In this study, only three-year data for users could be analyzed because of a two-year statute of limitations for malpractice claims; therefore, a meaningful comparison between V-RoC users and nonusers was not possible. Analysis of long-term data will resolve these issues and assist in making stronger inferences. There are many potential confounders, as discussed above, and the data for the number of claims is small, which makes it difficult to adjust for confounders.
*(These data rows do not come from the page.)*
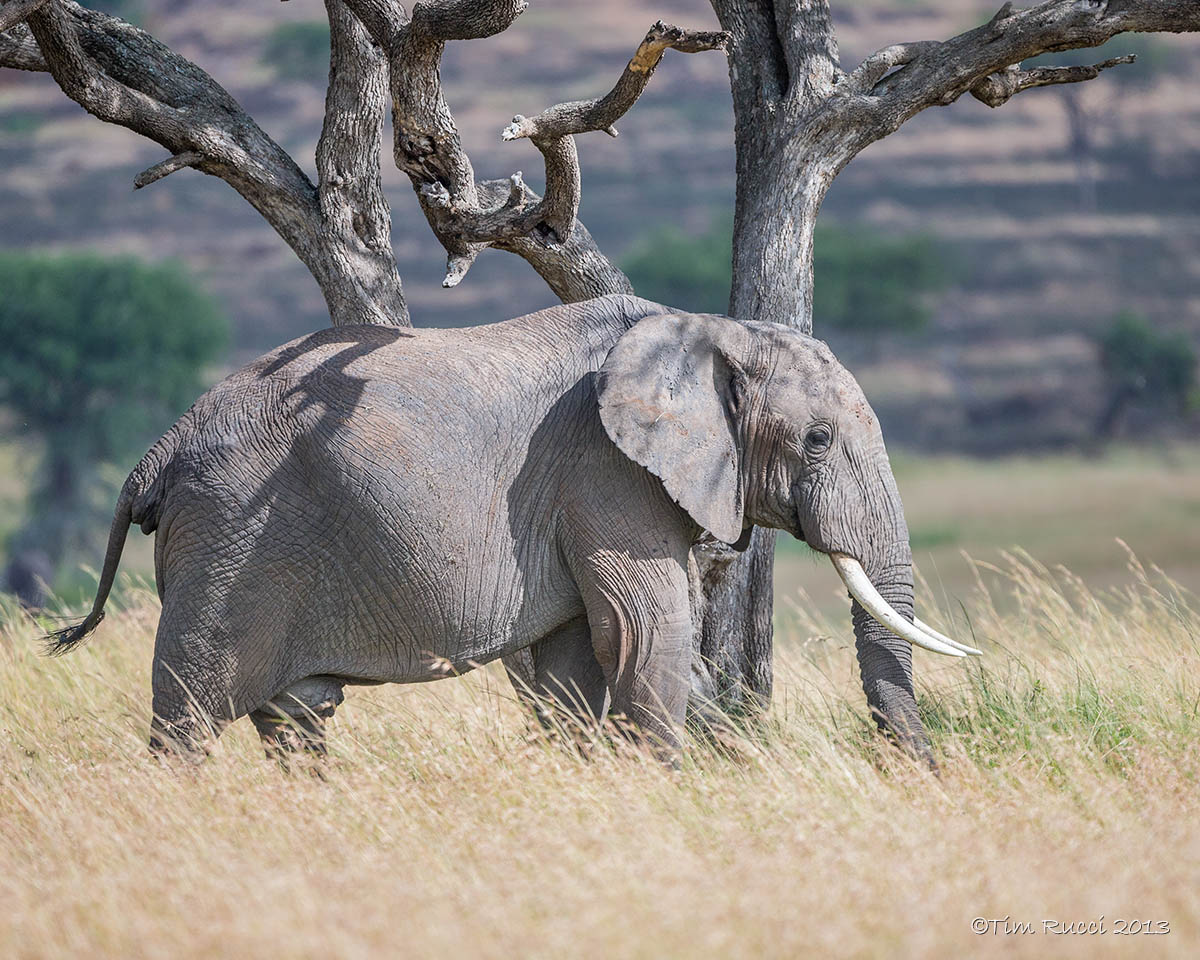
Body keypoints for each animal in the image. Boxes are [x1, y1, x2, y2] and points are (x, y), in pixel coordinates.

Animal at [51, 292, 979, 763]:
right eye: (817, 439)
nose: (920, 776)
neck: (709, 332)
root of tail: (158, 451)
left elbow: (579, 658)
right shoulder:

This is a preliminary study that provides an initial report on the rate of malpractice claims among physicians using V-RoC. A future study with a larger sample size and a detailed description of when physicians and patients accept or refuse the use of this technology will provide a more comprehensive data set that can be used to calculate the adjusted rates.

Conclusions

In conclusion, the audio-video recording of clinic visits was not associated with an increase in malpractice claims or litigations. We report no paid claims or lawsuits during a three-year period among 15,254 patients who opted to have their clinic visits recorded. Formalized audio-video recordings of patient clinic visits can change how health care information is provided to patients, increase their understanding, and improve their recall of information.

Acknowledgments

The authors thank the staff of Neuroscience Publications at Barrow Neurological Institute for assistance with manuscript and video preparation.

Randall W. Porter, MD, has stock ownership in The Medical Memory, LLC (Phoenix, AZ), which manufactures the audio-video recording software used in the study.

Human Ethics

Consent was obtained or waived by all participants in this study

Animal Ethics

Animal subjects: All authors have confirmed that this study did not involve animal subjects or tissue.